*ASSIGNMENT*: Retype the listing from its first line through the line containing "The EEA and Norway Grants", copying each line exactly.

*INFORMATION*:
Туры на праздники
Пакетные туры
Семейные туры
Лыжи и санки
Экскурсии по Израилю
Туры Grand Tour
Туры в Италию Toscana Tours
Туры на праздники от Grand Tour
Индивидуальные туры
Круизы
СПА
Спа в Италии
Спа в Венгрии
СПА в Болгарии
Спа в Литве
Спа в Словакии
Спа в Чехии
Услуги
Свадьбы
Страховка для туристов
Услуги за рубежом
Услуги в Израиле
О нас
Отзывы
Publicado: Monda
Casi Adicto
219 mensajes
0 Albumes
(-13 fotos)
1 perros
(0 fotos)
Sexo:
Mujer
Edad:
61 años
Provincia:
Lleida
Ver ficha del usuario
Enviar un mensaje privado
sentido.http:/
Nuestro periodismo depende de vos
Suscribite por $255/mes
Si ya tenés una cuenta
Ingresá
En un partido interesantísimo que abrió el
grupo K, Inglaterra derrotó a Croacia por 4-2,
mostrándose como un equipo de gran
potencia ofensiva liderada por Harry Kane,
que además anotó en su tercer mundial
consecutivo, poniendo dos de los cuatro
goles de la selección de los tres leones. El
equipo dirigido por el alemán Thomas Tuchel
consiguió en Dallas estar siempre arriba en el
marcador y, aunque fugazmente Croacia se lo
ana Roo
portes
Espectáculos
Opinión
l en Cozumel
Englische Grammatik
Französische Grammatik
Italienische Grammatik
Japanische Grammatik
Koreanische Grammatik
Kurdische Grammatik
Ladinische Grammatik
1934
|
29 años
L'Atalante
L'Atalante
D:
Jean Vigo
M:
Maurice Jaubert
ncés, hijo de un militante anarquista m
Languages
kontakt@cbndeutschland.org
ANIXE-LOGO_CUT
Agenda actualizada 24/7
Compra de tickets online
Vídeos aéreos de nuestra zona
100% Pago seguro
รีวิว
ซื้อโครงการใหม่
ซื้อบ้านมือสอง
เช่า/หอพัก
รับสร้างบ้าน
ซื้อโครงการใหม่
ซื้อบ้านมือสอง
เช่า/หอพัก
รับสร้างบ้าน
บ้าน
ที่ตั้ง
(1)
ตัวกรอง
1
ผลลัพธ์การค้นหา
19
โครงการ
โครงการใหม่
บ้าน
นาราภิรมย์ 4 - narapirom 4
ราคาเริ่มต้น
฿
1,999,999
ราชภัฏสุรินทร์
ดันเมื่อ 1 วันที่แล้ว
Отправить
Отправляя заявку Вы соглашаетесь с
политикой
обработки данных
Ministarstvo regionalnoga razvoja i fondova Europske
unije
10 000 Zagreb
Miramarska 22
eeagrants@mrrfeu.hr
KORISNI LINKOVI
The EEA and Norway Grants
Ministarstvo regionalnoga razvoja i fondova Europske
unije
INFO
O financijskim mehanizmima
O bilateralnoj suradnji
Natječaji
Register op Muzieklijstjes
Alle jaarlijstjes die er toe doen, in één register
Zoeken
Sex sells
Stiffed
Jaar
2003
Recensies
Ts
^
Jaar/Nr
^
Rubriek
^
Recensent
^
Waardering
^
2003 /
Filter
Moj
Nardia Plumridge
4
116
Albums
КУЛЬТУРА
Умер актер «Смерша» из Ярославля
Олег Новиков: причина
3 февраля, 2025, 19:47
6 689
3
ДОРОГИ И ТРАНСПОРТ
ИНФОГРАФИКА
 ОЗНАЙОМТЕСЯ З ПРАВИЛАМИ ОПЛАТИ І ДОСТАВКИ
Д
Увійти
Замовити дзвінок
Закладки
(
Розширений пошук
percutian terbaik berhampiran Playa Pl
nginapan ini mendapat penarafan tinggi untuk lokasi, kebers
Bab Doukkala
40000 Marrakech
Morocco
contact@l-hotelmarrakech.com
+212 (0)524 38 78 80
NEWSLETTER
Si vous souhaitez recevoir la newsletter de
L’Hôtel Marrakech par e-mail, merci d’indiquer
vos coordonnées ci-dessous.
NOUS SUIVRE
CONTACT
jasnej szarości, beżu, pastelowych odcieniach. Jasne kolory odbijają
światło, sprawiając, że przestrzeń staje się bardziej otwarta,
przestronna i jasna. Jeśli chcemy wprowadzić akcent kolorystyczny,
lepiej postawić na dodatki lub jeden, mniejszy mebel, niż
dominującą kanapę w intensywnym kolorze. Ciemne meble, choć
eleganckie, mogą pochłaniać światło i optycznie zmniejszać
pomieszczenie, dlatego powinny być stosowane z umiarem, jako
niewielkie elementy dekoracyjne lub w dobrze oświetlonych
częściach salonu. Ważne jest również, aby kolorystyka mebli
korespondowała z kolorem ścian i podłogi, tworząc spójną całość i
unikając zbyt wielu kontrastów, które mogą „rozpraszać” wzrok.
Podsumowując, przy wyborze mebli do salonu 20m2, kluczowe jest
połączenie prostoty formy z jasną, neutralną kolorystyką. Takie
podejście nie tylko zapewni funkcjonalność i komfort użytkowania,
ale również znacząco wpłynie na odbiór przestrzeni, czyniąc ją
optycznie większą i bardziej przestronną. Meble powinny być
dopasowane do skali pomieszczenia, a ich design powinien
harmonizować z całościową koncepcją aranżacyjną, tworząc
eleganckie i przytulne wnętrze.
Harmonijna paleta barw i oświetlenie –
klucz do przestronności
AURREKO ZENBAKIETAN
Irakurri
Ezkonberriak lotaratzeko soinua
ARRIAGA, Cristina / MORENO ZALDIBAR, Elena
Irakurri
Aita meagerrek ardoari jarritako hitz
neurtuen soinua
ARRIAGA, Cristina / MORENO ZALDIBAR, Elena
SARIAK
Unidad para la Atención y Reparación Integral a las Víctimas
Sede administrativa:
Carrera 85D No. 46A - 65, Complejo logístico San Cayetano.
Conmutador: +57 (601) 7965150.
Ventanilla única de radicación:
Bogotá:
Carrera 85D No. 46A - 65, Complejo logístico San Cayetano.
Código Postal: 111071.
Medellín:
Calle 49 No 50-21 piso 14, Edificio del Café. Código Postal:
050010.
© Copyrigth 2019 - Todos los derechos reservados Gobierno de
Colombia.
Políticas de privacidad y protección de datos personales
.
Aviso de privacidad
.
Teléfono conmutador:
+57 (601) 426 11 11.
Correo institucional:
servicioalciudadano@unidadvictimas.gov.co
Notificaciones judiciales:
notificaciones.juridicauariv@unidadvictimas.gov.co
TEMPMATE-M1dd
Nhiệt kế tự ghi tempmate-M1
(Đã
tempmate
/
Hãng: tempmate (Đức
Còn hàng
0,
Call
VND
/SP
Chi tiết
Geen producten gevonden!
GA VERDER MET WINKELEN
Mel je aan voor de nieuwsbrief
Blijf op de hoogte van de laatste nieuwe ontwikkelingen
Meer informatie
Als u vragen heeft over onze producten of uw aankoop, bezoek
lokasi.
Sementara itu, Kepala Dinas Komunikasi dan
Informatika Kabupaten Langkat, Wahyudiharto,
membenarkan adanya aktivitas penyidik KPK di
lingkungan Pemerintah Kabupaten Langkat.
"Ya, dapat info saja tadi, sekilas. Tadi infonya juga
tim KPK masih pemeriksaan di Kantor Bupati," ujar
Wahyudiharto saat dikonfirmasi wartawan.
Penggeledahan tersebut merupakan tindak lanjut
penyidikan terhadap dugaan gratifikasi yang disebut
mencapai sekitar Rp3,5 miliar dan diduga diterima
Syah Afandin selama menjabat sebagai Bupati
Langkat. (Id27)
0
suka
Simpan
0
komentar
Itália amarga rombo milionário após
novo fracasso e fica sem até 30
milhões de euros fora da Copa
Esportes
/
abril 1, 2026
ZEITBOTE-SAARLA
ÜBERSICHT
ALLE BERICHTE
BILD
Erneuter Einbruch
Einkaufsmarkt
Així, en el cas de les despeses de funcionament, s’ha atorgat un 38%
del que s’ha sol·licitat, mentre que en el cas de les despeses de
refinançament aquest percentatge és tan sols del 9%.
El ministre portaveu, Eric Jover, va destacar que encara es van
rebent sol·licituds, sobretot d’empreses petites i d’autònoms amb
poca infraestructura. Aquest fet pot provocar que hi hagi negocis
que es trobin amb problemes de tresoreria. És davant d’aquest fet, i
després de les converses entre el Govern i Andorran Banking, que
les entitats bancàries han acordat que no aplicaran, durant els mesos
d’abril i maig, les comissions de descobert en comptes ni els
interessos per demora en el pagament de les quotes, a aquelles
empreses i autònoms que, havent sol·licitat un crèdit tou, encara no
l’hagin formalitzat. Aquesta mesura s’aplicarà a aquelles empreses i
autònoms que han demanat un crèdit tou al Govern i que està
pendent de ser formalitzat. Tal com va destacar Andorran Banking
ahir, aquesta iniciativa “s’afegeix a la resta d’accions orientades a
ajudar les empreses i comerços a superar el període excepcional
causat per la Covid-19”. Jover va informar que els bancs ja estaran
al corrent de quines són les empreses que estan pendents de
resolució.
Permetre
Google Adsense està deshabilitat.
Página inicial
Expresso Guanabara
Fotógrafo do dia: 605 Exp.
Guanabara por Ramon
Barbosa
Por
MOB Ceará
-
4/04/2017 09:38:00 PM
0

*YOUR RESPONSE*:
Туры на праздники
Пакетные туры
Семейные туры
Лыжи и санки
Экскурсии по Израилю
Туры Grand Tour
Туры в Италию Toscana Tours
Туры на праздники от Grand Tour
Индивидуальные туры
Круизы
СПА
Спа в Италии
Спа в Венгрии
СПА в Болгарии
Спа в Литве
Спа в Словакии
Спа в Чехии
Услуги
Свадьбы
Страховка для туристов
Услуги за рубежом
Услуги в Израиле
О нас
Отзывы
Publicado: Monda
Casi Adicto
219 mensajes
0 Albumes
(-13 fotos)
1 perros
(0 fotos)
Sexo:
Mujer
Edad:
61 años
Provincia:
Lleida
Ver ficha del usuario
Enviar un mensaje privado
sentido.http:/
Nuestro periodismo depende de vos
Suscribite por $255/mes
Si ya tenés una cuenta
Ingresá
En un partido interesantísimo que abrió el
grupo K, Inglaterra derrotó a Croacia por 4-2,
mostrándose como un equipo de gran
potencia ofensiva liderada por Harry Kane,
que además anotó en su tercer mundial
consecutivo, poniendo dos de los cuatro
goles de la selección de los tres leones. El
equipo dirigido por el alemán Thomas Tuchel
consiguió en Dallas estar siempre arriba en el
marcador y, aunque fugazmente Croacia se lo
ana Roo
portes
Espectáculos
Opinión
l en Cozumel
Englische Grammatik
Französische Grammatik
Italienische Grammatik
Japanische Grammatik
Koreanische Grammatik
Kurdische Grammatik
Ladinische Grammatik
1934
|
29 años
L'Atalante
L'Atalante
D:
Jean Vigo
M:
Maurice Jaubert
ncés, hijo de un militante anarquista m
Languages
kontakt@cbndeutschland.org
ANIXE-LOGO_CUT
Agenda actualizada 24/7
Compra de tickets online
Vídeos aéreos de nuestra zona
100% Pago seguro
รีวิว
ซื้อโครงการใหม่
ซื้อบ้านมือสอง
เช่า/หอพัก
รับสร้างบ้าน
ซื้อโครงการใหม่
ซื้อบ้านมือสอง
เช่า/หอพัก
รับสร้างบ้าน
บ้าน
ที่ตั้ง
(1)
ตัวกรอง
1
ผลลัพธ์การค้นหา
19
โครงการ
โครงการใหม่
บ้าน
นาราภิรมย์ 4 - narapirom 4
ราคาเริ่มต้น
฿
1,999,999
ราชภัฏสุรินทร์
ดันเมื่อ 1 วันที่แล้ว
Отправить
Отправляя заявку Вы соглашаетесь с
политикой
обработки данных
Ministarstvo regionalnoga razvoja i fondova Europske
unije
10 000 Zagreb
Miramarska 22
eeagrants@mrrfeu.hr
KORISNI LINKOVI
The EEA and Norway Grants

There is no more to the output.